Holidays are hard. We buy things and put on smiles and bury those feelings for those who haven’t experienced this pain yet. I don’t sleep in December. Not that I’ve ever slept much, but for some reason as the day of my father’s death draws near I sleep less and less. I write a lot. I write a lot of things I’ll never publish. I’ve written chapters and chapters of what it was like growing up in a cult. The reasons I barely survived and my sister didn’t. She had two years left living at home, and it was too much to bare. She couldn’t stand the idea of me leaving for college because then she would be alone to suffer in silence. So the better option was to take her own life, weeks before I left. I rarely tell people this, and I’m about to put it out there for hundreds of strangers but she waited until I was gone for the weekend. Every single other member of my family was in the house when she died, except for me. I was stuck on a train at rush hour in Chicago, and I know why. If I had been home she wouldn’t have been able to do it. This was a pattern with her. When she hurt herself so bad two years before and got put on a psych hold, I was in Michigan at a water polo tournament. They wouldn’t let me see her for two weeks and then I was the one who drove her and picked her up from out patient treatment. She slept on my floor every single night because she was scared to be alone. And I know why she was scared. She was scared of her own mind and how dark thoughts become at night.

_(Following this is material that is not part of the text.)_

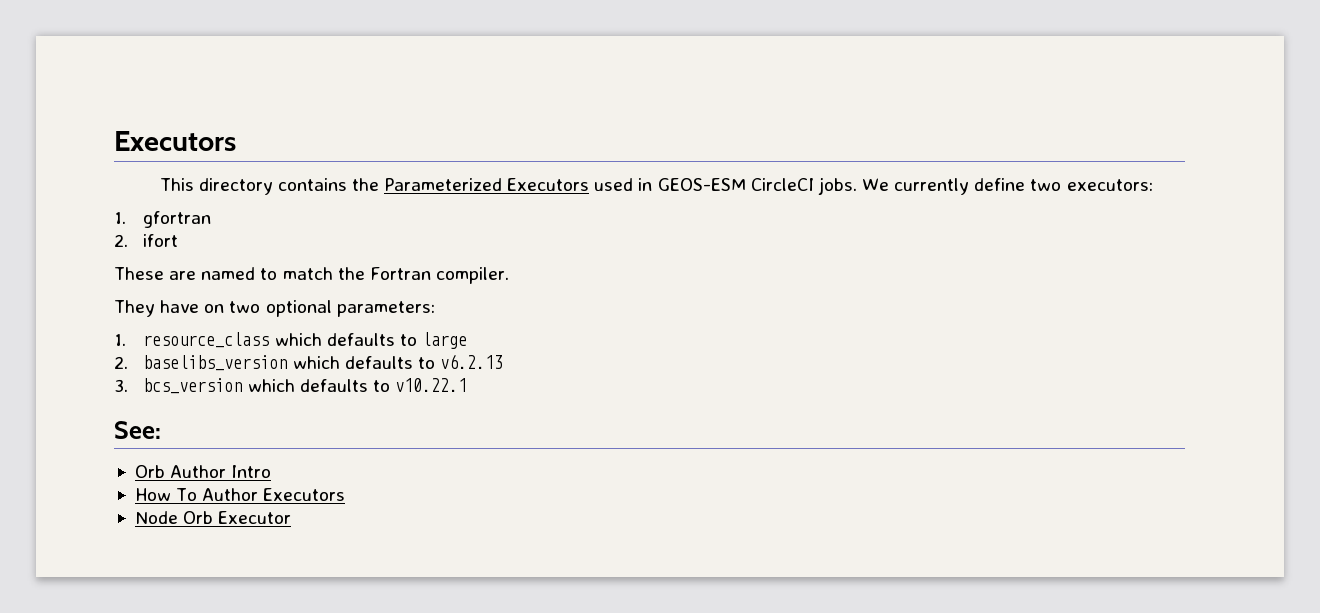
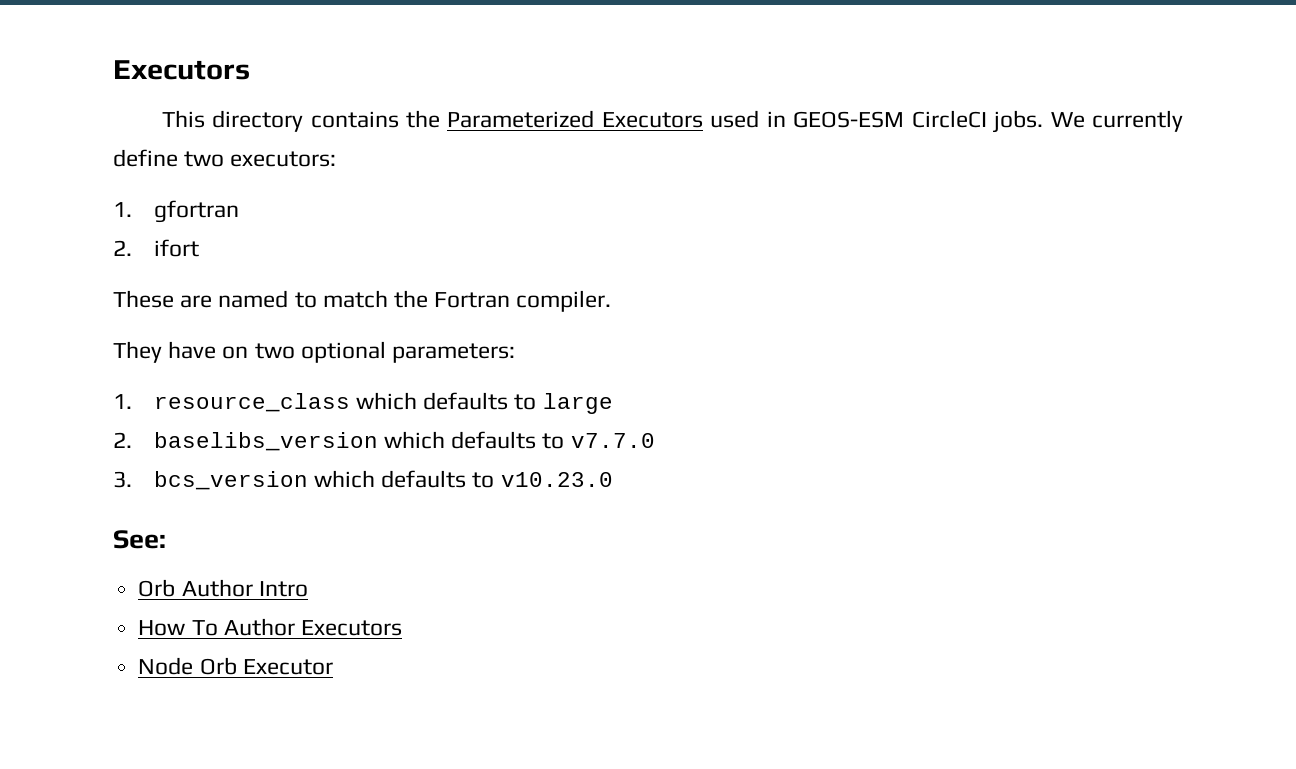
[439,354,503,369] v6.2.13 -> [570,433,655,448] v7.7.0
[394,378,467,392] v10.22.1 -> [500,472,613,487] v10.23.0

When I was fifteen, the year before she got placed on the psych hold, she made me promise to her I would never kill myself. I was shocked when she said those words to me. I’d never admitted to her I was depressed. But I’m sure she could just see it there. She knew I was suffering. I asked her why I had to promise before I did and her reply to me was because she knew she wouldn’t survive with our parents alone. So I promised her. That promise is part of the reason I survived my childhood. I didn’t think there was a light at the end of the tunnel either, but her and I were going to survive it together. I didn’t think there was a place for what I was. I didn’t have words to explain what I was feeling being trans. I just knew I was wrong in their eyes. It’s so hard to survive being told and internalizing this wrongness I was raised with day in and day out.

I think about these things this time of year. Christmas and the holiday season is hard. And that’s okay. Don’t keep your pain to yourself. Let someone help with the pain. Talk to me, a hotline, a friend, someone. You aren’t alone and there are things worth surviving and thriving for.

If you’re feeling depressed please reach out. You can call the National Suicide Prevention website: 1-800-273-8255 or go to the National Suicide prevention website with chat now available, which is amazon for those of us who hate talking on the phone.